On Monday, as we set out on the second leg of our trip home from Woodworking in America I stopped by one of my favorite coffee shops in Salem, VA to pick up a bag of beans. This coffee shop has some very fine single origin roasts (I’m partial to the Ethiopian Yirgacheffe) but I always ask for the Mill Mountain Blend when I’m buying some for the road. I do this because I want to see what the “house blend” has to offer and to experience its particular flavor.
I’ve begun to hear the terms “blended” and “hybrid” generously sprinkled over the woodworking as a way of categorizing and explaining the work that goes on in shops where power tools and hand tools are integrated in some way. I have heard these words used defiantly, apologetically and sometimes accusatorily . I empathize with the first, sympathize with the second and have no patience for the last.
I must confess that I’ve never been one for categorical thinking. It rubs me the wrong way to think that if we can name something we can understand it (or, more often than not, disregard it entirely) and I would rather hear the story behind something than learn its definition. This goes doubly for people, and most woodworkers that I know are people.

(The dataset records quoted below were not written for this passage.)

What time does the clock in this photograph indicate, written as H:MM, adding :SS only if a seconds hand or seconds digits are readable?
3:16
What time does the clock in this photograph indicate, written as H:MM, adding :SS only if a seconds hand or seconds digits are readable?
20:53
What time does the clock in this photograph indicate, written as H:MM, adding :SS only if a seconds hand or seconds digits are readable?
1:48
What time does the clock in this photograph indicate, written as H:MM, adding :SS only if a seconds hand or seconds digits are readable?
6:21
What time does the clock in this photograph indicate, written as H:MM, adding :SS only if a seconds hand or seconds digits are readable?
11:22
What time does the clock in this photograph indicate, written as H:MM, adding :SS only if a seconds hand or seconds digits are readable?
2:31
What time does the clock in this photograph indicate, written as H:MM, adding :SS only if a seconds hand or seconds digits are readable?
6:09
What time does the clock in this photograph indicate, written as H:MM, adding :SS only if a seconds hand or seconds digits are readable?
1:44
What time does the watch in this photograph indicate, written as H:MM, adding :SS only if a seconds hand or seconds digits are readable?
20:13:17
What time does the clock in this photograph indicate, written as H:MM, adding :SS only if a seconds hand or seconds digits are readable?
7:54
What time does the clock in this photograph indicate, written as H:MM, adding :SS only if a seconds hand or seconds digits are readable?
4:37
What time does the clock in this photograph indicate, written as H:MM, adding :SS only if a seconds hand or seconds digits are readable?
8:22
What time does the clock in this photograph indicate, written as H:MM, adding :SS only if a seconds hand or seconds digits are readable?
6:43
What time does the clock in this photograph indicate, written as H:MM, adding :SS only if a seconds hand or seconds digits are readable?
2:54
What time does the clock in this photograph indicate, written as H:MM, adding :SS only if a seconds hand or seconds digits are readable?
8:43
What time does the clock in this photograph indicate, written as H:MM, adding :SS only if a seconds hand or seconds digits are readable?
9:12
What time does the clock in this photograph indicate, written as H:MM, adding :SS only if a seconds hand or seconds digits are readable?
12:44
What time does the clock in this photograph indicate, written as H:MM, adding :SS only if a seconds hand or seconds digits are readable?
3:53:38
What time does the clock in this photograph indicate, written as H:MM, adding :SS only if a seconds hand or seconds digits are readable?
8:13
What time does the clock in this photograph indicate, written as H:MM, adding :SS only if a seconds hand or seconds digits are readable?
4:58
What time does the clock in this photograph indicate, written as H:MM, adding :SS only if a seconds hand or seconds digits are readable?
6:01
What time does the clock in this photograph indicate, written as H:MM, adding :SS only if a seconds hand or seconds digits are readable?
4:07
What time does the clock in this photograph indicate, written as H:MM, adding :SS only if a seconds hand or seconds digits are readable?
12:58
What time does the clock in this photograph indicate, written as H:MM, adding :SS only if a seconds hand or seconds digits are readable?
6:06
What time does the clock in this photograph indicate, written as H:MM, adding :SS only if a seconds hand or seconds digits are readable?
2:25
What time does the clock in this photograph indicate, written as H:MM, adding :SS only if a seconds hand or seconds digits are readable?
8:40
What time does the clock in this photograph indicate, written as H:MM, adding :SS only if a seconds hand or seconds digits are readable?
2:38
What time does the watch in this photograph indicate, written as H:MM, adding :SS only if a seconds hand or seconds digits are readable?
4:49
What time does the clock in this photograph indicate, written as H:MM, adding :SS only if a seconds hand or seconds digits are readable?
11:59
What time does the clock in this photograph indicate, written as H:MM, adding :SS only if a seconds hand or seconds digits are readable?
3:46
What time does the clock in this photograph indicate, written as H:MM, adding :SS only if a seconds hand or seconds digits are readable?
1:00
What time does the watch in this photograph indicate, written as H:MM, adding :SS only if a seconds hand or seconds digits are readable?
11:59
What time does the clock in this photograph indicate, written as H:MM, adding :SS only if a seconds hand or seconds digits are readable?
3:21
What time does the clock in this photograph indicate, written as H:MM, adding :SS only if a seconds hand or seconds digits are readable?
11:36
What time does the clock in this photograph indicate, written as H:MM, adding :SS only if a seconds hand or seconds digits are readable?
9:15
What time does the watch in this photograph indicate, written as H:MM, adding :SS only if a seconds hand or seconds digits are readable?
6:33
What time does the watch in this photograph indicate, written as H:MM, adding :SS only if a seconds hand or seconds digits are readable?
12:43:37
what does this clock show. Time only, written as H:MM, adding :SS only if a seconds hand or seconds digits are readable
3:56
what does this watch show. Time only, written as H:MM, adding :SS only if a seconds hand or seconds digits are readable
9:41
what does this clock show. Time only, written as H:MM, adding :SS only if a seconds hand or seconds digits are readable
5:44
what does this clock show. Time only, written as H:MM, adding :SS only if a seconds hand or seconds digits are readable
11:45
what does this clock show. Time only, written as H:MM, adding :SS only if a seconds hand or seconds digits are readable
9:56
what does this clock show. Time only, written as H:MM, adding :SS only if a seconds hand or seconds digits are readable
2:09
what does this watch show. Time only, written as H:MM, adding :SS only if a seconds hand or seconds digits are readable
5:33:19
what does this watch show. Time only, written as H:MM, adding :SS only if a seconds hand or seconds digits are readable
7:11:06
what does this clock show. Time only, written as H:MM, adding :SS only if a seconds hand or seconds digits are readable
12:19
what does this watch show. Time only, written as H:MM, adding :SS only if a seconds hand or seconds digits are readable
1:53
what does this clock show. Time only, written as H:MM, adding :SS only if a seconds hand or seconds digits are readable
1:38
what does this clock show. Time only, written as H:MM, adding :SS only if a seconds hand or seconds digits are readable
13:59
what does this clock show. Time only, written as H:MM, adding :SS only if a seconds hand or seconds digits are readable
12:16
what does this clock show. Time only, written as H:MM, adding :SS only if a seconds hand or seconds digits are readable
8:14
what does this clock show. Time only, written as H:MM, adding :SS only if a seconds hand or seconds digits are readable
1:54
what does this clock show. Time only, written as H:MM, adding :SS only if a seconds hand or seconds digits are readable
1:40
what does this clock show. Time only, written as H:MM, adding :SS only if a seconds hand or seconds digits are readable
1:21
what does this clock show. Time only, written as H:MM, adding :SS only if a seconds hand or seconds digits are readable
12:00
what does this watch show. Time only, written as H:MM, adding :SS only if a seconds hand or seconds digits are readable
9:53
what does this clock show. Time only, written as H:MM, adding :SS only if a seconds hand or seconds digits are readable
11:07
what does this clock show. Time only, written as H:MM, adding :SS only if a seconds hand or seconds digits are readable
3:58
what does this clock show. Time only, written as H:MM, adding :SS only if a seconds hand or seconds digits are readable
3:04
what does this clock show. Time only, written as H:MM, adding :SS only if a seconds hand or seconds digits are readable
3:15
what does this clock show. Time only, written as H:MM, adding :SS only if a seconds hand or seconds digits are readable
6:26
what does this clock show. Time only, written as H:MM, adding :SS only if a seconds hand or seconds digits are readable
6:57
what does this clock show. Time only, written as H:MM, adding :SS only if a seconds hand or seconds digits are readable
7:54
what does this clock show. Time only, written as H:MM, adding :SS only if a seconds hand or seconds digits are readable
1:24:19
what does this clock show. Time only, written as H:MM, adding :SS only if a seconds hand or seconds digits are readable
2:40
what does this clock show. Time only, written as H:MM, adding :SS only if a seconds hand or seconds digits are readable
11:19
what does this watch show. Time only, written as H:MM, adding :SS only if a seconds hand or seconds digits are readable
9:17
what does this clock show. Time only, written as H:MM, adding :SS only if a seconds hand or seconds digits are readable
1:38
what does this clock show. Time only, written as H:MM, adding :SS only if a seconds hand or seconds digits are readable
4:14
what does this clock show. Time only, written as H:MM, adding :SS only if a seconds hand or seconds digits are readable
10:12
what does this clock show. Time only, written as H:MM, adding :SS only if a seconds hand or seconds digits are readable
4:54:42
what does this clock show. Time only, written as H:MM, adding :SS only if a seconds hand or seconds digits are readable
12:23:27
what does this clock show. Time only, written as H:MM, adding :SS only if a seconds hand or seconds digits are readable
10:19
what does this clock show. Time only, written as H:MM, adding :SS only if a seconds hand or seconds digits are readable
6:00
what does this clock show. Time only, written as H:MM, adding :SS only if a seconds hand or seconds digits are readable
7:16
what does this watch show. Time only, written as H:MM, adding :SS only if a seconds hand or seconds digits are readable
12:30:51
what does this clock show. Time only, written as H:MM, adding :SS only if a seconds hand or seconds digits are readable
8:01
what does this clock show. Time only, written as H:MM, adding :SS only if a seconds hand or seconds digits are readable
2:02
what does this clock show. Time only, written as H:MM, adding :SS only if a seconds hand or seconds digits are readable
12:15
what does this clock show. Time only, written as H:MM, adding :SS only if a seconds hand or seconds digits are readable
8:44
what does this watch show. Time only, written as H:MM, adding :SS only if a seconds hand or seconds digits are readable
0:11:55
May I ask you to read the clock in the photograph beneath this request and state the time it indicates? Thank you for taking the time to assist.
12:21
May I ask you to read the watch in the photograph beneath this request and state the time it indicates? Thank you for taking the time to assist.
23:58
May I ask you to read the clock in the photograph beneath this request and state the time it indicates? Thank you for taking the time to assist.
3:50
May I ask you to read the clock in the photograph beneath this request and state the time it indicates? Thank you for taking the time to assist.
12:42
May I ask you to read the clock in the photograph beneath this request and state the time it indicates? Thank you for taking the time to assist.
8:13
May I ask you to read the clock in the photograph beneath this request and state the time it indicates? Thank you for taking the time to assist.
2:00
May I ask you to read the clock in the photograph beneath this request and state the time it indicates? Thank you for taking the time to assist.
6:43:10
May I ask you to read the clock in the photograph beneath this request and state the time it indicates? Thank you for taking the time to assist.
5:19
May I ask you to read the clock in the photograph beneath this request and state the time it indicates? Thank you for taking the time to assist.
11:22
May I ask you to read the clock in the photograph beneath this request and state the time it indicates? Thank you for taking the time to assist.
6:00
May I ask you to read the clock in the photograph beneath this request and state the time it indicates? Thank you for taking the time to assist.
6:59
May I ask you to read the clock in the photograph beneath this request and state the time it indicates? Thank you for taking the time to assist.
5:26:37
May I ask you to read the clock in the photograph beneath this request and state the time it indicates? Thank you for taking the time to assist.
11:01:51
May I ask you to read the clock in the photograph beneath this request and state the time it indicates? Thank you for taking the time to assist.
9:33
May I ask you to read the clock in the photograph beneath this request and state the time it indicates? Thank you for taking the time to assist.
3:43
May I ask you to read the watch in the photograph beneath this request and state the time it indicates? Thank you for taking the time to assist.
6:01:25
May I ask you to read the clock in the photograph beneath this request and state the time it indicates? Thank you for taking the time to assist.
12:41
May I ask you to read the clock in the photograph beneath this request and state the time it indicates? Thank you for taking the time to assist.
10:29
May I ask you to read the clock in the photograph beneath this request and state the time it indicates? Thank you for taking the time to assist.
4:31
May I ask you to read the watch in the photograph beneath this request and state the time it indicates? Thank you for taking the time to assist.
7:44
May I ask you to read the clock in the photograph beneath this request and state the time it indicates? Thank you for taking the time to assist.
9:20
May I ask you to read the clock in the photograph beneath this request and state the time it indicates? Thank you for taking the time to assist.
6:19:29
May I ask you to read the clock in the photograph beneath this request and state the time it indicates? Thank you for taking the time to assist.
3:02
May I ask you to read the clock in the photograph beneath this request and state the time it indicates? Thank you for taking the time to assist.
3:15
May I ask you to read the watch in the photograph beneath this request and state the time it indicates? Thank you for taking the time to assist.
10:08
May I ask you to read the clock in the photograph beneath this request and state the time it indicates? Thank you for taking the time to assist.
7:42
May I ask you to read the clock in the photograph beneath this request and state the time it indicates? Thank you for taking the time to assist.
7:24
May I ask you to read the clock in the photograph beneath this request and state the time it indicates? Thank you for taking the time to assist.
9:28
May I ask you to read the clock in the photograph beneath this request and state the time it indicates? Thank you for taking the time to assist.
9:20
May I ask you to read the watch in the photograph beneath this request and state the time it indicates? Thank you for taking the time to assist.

At this moment I find it advantageous and fulfilling to work mostly with hand tools, but I can say this – after spending a the weekend submerged in woodworking culture I’m thankful for the diversity I found in that convention center in Covington, KY. I’m glad there were booths showing off band saws across the way from hollows and rounds. I’m happy I had the opportunity to hear Wilbur Pan’s thoughts about Japanese woodworking tools and the ruminations of Western plane makers under the same roof. I’m glad I could represent two different corners of the publishing world and find common threads between the pages of Popular Woodworking and Mortise & Tenon Magazine. Whether your tools have tails or not, we’re more alike than we are different.
The house blend at Woodworking in America was pretty good. I wouldn’t mind a second cup.